### What is asked
Write out every classification line for all of the material below, word for word and in the same order.

### Records provided
--------------------
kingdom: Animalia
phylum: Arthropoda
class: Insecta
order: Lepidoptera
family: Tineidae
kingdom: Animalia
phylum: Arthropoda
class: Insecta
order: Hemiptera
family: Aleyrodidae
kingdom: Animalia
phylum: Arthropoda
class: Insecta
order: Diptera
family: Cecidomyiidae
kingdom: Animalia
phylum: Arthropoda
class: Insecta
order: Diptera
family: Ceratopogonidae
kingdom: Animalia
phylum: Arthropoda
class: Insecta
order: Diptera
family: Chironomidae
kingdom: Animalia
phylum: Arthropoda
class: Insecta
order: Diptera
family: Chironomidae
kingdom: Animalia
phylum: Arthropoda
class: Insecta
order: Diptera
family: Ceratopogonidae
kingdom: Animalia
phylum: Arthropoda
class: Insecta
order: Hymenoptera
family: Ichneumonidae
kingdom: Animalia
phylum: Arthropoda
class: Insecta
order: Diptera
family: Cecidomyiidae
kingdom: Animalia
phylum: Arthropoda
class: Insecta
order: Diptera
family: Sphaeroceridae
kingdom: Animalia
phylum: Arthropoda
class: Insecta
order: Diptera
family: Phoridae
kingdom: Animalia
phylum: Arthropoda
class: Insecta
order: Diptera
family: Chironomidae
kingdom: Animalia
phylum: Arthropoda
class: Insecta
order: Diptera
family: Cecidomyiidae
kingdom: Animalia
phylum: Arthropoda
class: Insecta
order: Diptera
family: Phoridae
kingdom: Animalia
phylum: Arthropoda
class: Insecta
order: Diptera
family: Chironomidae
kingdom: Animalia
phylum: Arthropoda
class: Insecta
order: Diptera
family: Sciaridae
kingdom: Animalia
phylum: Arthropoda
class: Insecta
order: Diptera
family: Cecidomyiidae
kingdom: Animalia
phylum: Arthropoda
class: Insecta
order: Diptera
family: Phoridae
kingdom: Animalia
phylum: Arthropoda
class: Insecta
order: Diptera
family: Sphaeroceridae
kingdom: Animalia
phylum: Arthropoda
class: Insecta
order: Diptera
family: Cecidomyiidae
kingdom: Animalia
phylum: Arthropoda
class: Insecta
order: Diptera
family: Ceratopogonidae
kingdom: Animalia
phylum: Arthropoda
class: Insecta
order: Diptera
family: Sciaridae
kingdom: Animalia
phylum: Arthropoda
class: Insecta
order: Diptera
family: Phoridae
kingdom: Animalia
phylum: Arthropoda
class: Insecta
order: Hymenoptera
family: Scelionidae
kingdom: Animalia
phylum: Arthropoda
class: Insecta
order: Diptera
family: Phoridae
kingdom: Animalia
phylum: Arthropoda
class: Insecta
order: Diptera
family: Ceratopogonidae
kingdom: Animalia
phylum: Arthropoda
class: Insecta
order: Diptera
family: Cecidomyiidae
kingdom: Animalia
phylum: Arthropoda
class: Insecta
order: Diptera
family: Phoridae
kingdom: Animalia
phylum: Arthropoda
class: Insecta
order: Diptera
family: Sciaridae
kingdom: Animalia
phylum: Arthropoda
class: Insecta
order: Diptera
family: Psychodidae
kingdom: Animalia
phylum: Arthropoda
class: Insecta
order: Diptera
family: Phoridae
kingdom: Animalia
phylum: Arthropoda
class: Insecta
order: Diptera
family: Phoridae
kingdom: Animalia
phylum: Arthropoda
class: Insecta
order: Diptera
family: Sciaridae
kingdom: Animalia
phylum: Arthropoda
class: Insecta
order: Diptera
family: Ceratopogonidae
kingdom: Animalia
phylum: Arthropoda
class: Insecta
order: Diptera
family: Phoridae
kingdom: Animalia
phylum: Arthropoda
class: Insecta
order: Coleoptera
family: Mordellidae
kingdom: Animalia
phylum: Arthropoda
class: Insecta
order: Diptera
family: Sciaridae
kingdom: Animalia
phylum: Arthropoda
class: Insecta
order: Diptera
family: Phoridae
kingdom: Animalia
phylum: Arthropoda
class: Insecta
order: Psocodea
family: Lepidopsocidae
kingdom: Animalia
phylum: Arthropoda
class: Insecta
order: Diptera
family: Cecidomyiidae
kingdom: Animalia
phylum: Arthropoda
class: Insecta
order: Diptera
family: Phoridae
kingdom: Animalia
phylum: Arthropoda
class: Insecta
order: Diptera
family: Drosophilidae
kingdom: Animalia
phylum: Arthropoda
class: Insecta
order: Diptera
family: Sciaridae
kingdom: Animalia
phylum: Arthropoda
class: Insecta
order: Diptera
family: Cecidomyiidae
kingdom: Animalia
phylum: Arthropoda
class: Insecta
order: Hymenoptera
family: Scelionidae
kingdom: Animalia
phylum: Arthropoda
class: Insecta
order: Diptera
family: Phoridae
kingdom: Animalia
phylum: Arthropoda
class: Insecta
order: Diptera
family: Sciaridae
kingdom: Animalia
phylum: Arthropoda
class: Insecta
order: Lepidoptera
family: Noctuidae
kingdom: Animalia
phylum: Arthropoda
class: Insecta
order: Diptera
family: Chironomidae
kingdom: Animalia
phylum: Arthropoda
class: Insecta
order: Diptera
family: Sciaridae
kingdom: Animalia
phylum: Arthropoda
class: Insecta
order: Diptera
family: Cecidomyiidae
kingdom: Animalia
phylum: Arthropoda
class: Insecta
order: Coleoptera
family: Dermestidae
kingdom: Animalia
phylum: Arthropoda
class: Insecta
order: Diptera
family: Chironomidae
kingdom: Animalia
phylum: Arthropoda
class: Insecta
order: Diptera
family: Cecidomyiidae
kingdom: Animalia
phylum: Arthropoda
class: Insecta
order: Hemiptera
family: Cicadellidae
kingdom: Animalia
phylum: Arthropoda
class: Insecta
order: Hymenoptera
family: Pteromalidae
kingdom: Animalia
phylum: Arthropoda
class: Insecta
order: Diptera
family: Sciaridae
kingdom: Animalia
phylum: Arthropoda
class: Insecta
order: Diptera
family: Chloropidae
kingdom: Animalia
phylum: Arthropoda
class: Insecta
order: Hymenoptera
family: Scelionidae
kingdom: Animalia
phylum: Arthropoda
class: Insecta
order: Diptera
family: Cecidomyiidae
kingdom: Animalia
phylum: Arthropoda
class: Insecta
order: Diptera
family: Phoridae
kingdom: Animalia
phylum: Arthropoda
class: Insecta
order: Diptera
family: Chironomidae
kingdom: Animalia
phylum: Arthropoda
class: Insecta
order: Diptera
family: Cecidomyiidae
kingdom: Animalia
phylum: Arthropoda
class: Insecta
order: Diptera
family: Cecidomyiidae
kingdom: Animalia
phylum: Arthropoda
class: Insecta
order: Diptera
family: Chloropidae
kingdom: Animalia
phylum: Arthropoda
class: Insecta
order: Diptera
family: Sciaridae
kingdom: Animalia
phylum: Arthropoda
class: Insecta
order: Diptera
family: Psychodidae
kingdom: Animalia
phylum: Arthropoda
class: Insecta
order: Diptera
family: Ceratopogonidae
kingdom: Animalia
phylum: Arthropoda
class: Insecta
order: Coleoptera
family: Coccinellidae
--------------------
### The response
kingdom: Animalia
phylum: Arthropoda
class: Insecta
order: Lepidoptera
family: Tineidae
kingdom: Animalia
phylum: Arthropoda
class: Insecta
order: Hemiptera
family: Aleyrodidae
kingdom: Animalia
phylum: Arthropoda
class: Insecta
order: Diptera
family: Cecidomyiidae
kingdom: Animalia
phylum: Arthropoda
class: Insecta
order: Diptera
family: Ceratopogonidae
kingdom: Animalia
phylum: Arthropoda
class: Insecta
order: Diptera
family: Chironomidae
kingdom: Animalia
phylum: Arthropoda
class: Insecta
order: Diptera
family: Chironomidae
kingdom: Animalia
phylum: Arthropoda
class: Insecta
order: Diptera
family: Ceratopogonidae
kingdom: Animalia
phylum: Arthropoda
class: Insecta
order: Hymenoptera
family: Ichneumonidae
kingdom: Animalia
phylum: Arthropoda
class: Insecta
order: Diptera
family: Cecidomyiidae
kingdom: Animalia
phylum: Arthropoda
class: Insecta
order: Diptera
family: Sphaeroceridae
kingdom: Animalia
phylum: Arthropoda
class: Insecta
order: Diptera
family: Phoridae
kingdom: Animalia
phylum: Arthropoda
class: Insecta
order: Diptera
family: Chironomidae
kingdom: Animalia
phylum: Arthropoda
class: Insecta
order: Diptera
family: Cecidomyiidae
kingdom: Animalia
phylum: Arthropoda
class: Insecta
order: Diptera
family: Phoridae
kingdom: Animalia
phylum: Arthropoda
class: Insecta
order: Diptera
family: Chironomidae
kingdom: Animalia
phylum: Arthropoda
class: Insecta
order: Diptera
family: Sciaridae
kingdom: Animalia
phylum: Arthropoda
class: Insecta
order: Diptera
family: Cecidomyiidae
kingdom: Animalia
phylum: Arthropoda
class: Insecta
order: Diptera
family: Phoridae
kingdom: Animalia
phylum: Arthropoda
class: Insecta
order: Diptera
family: Sphaeroceridae
kingdom: Animalia
phylum: Arthropoda
class: Insecta
order: Diptera
family: Cecidomyiidae
kingdom: Animalia
phylum: Arthropoda
class: Insecta
order: Diptera
family: Ceratopogonidae
kingdom: Animalia
phylum: Arthropoda
class: Insecta
order: Diptera
family: Sciaridae
kingdom: Animalia
phylum: Arthropoda
class: Insecta
order: Diptera
family: Phoridae
kingdom: Animalia
phylum: Arthropoda
class: Insecta
order: Hymenoptera
family: Scelionidae
kingdom: Animalia
phylum: Arthropoda
class: Insecta
order: Diptera
family: Phoridae
kingdom: Animalia
phylum: Arthropoda
class: Insecta
order: Diptera
family: Ceratopogonidae
kingdom: Animalia
phylum: Arthropoda
class: Insecta
order: Diptera
family: Cecidomyiidae
kingdom: Animalia
phylum: Arthropoda
class: Insecta
order: Diptera
family: Phoridae
kingdom: Animalia
phylum: Arthropoda
class: Insecta
order: Diptera
family: Sciaridae
kingdom: Animalia
phylum: Arthropoda
class: Insecta
order: Diptera
family: Psychodidae
kingdom: Animalia
phylum: Arthropoda
class: Insecta
order: Diptera
family: Phoridae
kingdom: Animalia
phylum: Arthropoda
class: Insecta
order: Diptera
family: Phoridae
kingdom: Animalia
phylum: Arthropoda
class: Insecta
order: Diptera
family: Sciaridae
kingdom: Animalia
phylum: Arthropoda
class: Insecta
order: Diptera
family: Ceratopogonidae
kingdom: Animalia
phylum: Arthropoda
class: Insecta
order: Diptera
family: Phoridae
kingdom: Animalia
phylum: Arthropoda
class: Insecta
order: Coleoptera
family: Mordellidae
kingdom: Animalia
phylum: Arthropoda
class: Insecta
order: Diptera
family: Sciaridae
kingdom: Animalia
phylum: Arthropoda
class: Insecta
order: Diptera
family: Phoridae
kingdom: Animalia
phylum: Arthropoda
class: Insecta
order: Psocodea
family: Lepidopsocidae
kingdom: Animalia
phylum: Arthropoda
class: Insecta
order: Diptera
family: Cecidomyiidae
kingdom: Animalia
phylum: Arthropoda
class: Insecta
order: Diptera
family: Phoridae
kingdom: Animalia
phylum: Arthropoda
class: Insecta
order: Diptera
family: Drosophilidae
kingdom: Animalia
phylum: Arthropoda
class: Insecta
order: Diptera
family: Sciaridae
kingdom: Animalia
phylum: Arthropoda
class: Insecta
order: Diptera
family: Cecidomyiidae
kingdom: Animalia
phylum: Arthropoda
class: Insecta
order: Hymenoptera
family: Scelionidae
kingdom: Animalia
phylum: Arthropoda
class: Insecta
order: Diptera
family: Phoridae
kingdom: Animalia
phylum: Arthropoda
class: Insecta
order: Diptera
family: Sciaridae
kingdom: Animalia
phylum: Arthropoda
class: Insecta
order: Lepidoptera
family: Noctuidae
kingdom: Animalia
phylum: Arthropoda
class: Insecta
order: Diptera
family: Chironomidae
kingdom: Animalia
phylum: Arthropoda
class: Insecta
order: Diptera
family: Sciaridae
kingdom: Animalia
phylum: Arthropoda
class: Insecta
order: Diptera
family: Cecidomyiidae
kingdom: Animalia
phylum: Arthropoda
class: Insecta
order: Coleoptera
family: Dermestidae
kingdom: Animalia
phylum: Arthropoda
class: Insecta
order: Diptera
family: Chironomidae
kingdom: Animalia
phylum: Arthropoda
class: Insecta
order: Diptera
family: Cecidomyiidae
kingdom: Animalia
phylum: Arthropoda
class: Insecta
order: Hemiptera
family: Cicadellidae
kingdom: Animalia
phylum: Arthropoda
class: Insecta
order: Hymenoptera
family: Pteromalidae
kingdom: Animalia
phylum: Arthropoda
class: Insecta
order: Diptera
family: Sciaridae
kingdom: Animalia
phylum: Arthropoda
class: Insecta
order: Diptera
family: Chloropidae
kingdom: Animalia
phylum: Arthropoda
class: Insecta
order: Hymenoptera
family: Scelionidae
kingdom: Animalia
phylum: Arthropoda
class: Insecta
order: Diptera
family: Cecidomyiidae
kingdom: Animalia
phylum: Arthropoda
class: Insecta
order: Diptera
family: Phoridae
kingdom: Animalia
phylum: Arthropoda
class: Insecta
order: Diptera
family: Chironomidae
kingdom: Animalia
phylum: Arthropoda
class: Insecta
order: Diptera
family: Cecidomyiidae
kingdom: Animalia
phylum: Arthropoda
class: Insecta
order: Diptera
family: Cecidomyiidae
kingdom: Animalia
phylum: Arthropoda
class: Insecta
order: Diptera
family: Chloropidae
kingdom: Animalia
phylum: Arthropoda
class: Insecta
order: Diptera
family: Sciaridae
kingdom: Animalia
phylum: Arthropoda
class: Insecta
order: Diptera
family: Psychodidae
kingdom: Animalia
phylum: Arthropoda
class: Insecta
order: Diptera
family: Ceratopogonidae
kingdom: Animalia
phylum: Arthropoda
class: Insecta
order: Coleoptera
family: Coccinellidae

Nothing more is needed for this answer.